Hace una semana, abrasado por el calor sofocante del mediodía y bajo una resaca que parecía venir de dos siglos atrás, como si en lugar de estar celebrando un cumpleaños la noche anterior hubiésemos tomado la Bastilla, adopté una decisión heroica: echar un polvo. Con estos golpes de autoridad son con los que me he ido labrando yo una fama, y aunque no son plato de buen gusto para nadie, pues me encontraba tirado en el sofá en estampa vagamente cubista, con un pie en la muerte y otro en la resurrección, a veces se acoge uno a esta suerte de pequeñas responsabilidades históricas
Traté de mover lentamente mi cuerpo hacia el otro, desplazándolo como una nave que se vaya a acoplar a la Estación Espacial Internacional, y una vez culminada la empresa se desató una espiral de locura y depravación que nos llevó a golpes por todos los rincones de la casa hasta acabar en la cama. Sentía en cada embate gruesas gotas de sudor cayéndome por la nariz y el corazón latiéndome aprisa, todavía con los ecos de la noche anterior, y en aquella necesidad de fagocitar a mi amante como Khal Drogo vi anunciarse el orgasmo a trechos devastadores, comiendo kilómetros a zancadas, avecinándose como un quejido de la Tierra. Y así fue como de pronto, entre bufidos grotescos, me sobrevino al cerebro un dolor violento que me desplomó sobre las sábanas. Caí llevándome las manos a la cabeza como había visto tantas veces hacer a los jugadores del Barça, a los que en lugar de un empujón parecen haberles dado una noticia terrible, y continué chillando un buen rato mientras mi chica me observaba alucinada sin saber si estaba asistiendo al famoso orgasmo del cerdo o moría deshilachado delante de ella. Por cautela adoptó esa postura tan coqueta de taparse los pechos con la sábana, como cuando uno de los dos muere y la primera reacción a la tragedia es el pudor.
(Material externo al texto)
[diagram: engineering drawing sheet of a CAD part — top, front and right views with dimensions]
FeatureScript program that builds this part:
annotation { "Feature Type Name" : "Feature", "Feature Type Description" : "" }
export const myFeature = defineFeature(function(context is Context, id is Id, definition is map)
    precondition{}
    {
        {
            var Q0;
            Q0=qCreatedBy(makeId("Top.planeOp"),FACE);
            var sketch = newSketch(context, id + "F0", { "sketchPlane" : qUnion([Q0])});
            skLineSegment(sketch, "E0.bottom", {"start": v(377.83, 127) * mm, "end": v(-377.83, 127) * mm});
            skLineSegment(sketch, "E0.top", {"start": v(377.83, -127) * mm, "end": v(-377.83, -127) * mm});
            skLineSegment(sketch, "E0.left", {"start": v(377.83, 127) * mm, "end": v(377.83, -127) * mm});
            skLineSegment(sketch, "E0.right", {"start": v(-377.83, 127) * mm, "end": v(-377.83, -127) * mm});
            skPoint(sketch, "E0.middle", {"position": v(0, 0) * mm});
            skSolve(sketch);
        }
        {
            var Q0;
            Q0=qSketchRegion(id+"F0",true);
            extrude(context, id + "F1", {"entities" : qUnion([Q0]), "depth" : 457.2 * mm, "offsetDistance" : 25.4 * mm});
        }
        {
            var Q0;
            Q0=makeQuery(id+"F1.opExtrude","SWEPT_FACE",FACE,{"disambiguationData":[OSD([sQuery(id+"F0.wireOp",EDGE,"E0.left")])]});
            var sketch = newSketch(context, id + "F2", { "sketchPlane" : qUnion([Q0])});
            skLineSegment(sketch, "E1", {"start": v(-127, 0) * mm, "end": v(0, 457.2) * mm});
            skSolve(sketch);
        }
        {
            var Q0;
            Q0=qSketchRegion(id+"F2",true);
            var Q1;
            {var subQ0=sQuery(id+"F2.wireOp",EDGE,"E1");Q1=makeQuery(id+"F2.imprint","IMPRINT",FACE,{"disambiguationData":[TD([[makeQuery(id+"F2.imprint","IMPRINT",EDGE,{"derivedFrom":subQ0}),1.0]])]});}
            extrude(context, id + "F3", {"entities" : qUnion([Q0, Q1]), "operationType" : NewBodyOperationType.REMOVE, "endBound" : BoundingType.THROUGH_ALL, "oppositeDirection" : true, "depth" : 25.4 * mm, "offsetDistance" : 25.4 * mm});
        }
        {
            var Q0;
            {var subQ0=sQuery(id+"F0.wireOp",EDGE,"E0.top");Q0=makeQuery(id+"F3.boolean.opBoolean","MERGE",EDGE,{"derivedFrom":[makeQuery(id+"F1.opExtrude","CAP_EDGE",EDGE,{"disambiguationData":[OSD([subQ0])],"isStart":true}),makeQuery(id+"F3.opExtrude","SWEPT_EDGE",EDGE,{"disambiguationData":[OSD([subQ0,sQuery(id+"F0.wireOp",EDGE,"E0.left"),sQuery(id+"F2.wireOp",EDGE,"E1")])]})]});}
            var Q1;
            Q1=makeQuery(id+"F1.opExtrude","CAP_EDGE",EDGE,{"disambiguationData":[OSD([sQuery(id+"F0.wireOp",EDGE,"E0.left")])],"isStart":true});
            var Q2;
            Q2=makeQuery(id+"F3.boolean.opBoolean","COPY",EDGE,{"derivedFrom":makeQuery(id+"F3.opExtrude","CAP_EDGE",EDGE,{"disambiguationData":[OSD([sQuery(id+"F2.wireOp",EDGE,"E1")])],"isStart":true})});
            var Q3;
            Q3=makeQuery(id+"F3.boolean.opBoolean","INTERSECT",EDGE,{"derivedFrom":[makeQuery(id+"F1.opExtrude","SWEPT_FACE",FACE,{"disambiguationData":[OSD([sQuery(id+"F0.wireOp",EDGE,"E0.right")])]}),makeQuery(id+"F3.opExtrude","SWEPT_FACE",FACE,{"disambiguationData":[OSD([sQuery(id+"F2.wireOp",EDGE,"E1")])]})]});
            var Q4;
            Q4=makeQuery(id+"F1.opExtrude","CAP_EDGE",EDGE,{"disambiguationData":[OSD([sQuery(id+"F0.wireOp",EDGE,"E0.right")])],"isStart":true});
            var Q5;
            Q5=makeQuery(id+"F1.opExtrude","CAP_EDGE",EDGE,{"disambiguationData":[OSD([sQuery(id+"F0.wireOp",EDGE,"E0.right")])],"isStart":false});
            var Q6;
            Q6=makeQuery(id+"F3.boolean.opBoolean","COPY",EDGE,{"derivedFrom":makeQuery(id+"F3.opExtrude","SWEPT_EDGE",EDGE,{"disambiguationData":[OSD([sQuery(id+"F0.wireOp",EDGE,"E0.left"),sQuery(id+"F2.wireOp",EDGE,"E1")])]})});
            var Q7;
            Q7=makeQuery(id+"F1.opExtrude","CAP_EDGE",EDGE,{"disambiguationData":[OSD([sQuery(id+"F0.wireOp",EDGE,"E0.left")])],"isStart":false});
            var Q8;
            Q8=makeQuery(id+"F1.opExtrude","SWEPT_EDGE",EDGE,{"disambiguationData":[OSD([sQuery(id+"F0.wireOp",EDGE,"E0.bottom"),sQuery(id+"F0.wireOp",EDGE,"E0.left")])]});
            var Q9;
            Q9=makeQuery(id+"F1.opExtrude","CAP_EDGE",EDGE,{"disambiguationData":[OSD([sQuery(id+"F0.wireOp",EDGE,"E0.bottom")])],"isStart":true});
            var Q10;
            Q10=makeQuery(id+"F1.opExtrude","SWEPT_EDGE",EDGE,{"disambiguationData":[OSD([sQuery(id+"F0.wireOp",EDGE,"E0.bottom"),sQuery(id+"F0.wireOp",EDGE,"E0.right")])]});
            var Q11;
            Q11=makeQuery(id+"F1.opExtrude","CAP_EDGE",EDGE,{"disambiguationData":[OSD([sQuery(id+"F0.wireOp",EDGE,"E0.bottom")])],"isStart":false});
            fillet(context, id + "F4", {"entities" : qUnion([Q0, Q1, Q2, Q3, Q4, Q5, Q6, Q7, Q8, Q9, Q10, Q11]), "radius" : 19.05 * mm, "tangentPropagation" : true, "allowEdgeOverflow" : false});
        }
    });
Para entonces ya nadie sabía en esa casa si aquello había sido un infarto o una señal del Papa, que daba misa en Madrid. Con la tensión extrema a la que sometí el cuello había triturado los músculos, y parecía tener la cabeza de prestado entre los hombros. Un polvo más y se deslizaría hacia el suelo mientras mi cuerpo seguiría moviéndose unos segundos con mi cabeza jaleándolo desde el suelo y ella fuera de sí mirándome a los ojos: “Sigue igual, un poco más”.
Dos horas después, ya recuperado, llamé a un amigo fisioterapeuta. Me dijo que probablemente un músculo suboccipital se había acortado comprimiendo la arteria, y de esta manera hizo disminuir el riego sanguíneo provocando fuertes dolores de cabeza. Como quiera que lo miré estupefacto, me confesó que a él le había ocurrido masturbándose: “Por culpa de una paja estuve cuatro días pasando consulta con la cabeza torcida”. Dejé correr el asunto discretamente, pues el dolor había desaparecido, y a la mañana siguiente me puse delante del ordenador como esos jugadores lesionados que en lugar de saltar al rondo dedican unas horas al gimnasio. Comencé con una cosa ligera, casi infantil, y cuando quise golpear balón el músculo se resintió y apareció de nuevo el dolor punzante y horrible; salté de la silla con la mano en el parietal y pasé la mañana en la cama temblando.
La situación se repitió por la tarde, esta vez ya tumbado con el Ipad, y también en días sucesivos. Era oficial: no podía follar. Se lo hice ver a mi amigo y me contestó pasmado que una contractura en la pierna no se curaba saliendo a correr por la mañana y por la tarde. Yo le dije que aquello no tenía que ver con el ejercicio sino con las exigencias naturales de la vida, y que el dolor no se presentaba con ningún otro movimiento que no fuese el puramente especulativo del sexo. Me estaba pareciendo a mí que ya sólo el acto de ver unas tetas me levantaba dolor de cabeza, como si me hubiesen aplicado el tratamiento de La naranja mecánica, y además temía por el riego sanguíneo: si éste disminuía de forma muy drástica habría consecuencias devastadoras. Así que andaba yo con un dilema sanguinario, porque si forzaba un polvo corría el riesgo de quedarme tonto, pero si no lo echaba muy listo tampoco iba a ser. Sugerí la posibilidad de inmovilizar el cuello para esos menesteres, y cuando de repente me imaginé saliendo de copas con un condón en el bolsillo y un collarín en la mano, poniéndome ambas cosas llegado el momento, me dio tal ataque de risa que casi me revienta la cabeza.
“Mira”, pensé, “por lo menos no sólo pasa con el sexo; algo vamos avanzando”.